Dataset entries
****************
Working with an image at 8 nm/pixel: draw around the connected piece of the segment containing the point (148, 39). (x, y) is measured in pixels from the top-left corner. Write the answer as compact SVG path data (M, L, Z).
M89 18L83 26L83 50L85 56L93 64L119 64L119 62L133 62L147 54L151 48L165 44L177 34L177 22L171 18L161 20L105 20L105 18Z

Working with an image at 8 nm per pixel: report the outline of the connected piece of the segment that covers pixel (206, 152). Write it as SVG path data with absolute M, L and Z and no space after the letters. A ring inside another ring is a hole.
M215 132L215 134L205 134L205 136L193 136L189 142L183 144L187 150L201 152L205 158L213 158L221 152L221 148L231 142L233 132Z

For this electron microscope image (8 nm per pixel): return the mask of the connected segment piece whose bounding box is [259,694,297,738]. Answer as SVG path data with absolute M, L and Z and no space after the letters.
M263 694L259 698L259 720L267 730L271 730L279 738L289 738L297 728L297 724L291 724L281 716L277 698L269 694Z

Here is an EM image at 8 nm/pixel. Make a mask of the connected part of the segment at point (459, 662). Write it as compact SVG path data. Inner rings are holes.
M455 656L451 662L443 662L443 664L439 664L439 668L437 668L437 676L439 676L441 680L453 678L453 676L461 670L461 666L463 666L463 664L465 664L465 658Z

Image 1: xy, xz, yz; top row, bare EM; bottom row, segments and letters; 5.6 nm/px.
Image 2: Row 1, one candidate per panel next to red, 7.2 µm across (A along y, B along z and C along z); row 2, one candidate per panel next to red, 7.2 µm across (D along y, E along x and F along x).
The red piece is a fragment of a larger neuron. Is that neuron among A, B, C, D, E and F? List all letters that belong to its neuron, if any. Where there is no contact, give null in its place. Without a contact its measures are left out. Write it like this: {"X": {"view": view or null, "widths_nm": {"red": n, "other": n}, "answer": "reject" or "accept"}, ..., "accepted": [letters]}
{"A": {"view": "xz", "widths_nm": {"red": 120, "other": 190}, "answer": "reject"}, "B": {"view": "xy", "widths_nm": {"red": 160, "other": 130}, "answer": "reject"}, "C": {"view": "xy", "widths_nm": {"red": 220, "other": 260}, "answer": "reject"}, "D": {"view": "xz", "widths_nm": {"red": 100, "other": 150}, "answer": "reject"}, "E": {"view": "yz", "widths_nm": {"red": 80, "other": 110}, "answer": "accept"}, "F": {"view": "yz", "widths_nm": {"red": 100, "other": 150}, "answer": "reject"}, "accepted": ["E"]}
****************
### PROBLEM
From the line holding "Image 2: Row" through the final line of the data above, copy every line exactly as written. Include nothing else.

### OUTPUT FOR THIS TASK
Image 2: Row 1, one candidate per panel next to red, 7.2 µm across (A along y, B along z and C along z); row 2, one candidate per panel next to red, 7.2 µm across (D along y, E along x and F along x).
The red piece is a fragment of a larger neuron. Is that neuron among A, B, C, D, E and F? List all letters that belong to its neuron, if any. Where there is no contact, give null in its place. Without a contact its measures are left out. Write it like this: {"X": {"view": view or null, "widths_nm": {"red": n, "other": n}, "answer": "reject" or "accept"}, ..., "accepted": [letters]}
{"A": {"view": "xz", "widths_nm": {"red": 120, "other": 190}, "answer": "reject"}, "B": {"view": "xy", "widths_nm": {"red": 160, "other": 130}, "answer": "reject"}, "C": {"view": "xy", "widths_nm": {"red": 220, "other": 260}, "answer": "reject"}, "D": {"view": "xz", "widths_nm": {"red": 100, "other": 150}, "answer": "reject"}, "E": {"view": "yz", "widths_nm": {"red": 80, "other": 110}, "answer": "accept"}, "F": {"view": "yz", "widths_nm": {"red": 100, "other": 150}, "answer": "reject"}, "accepted": ["E"]}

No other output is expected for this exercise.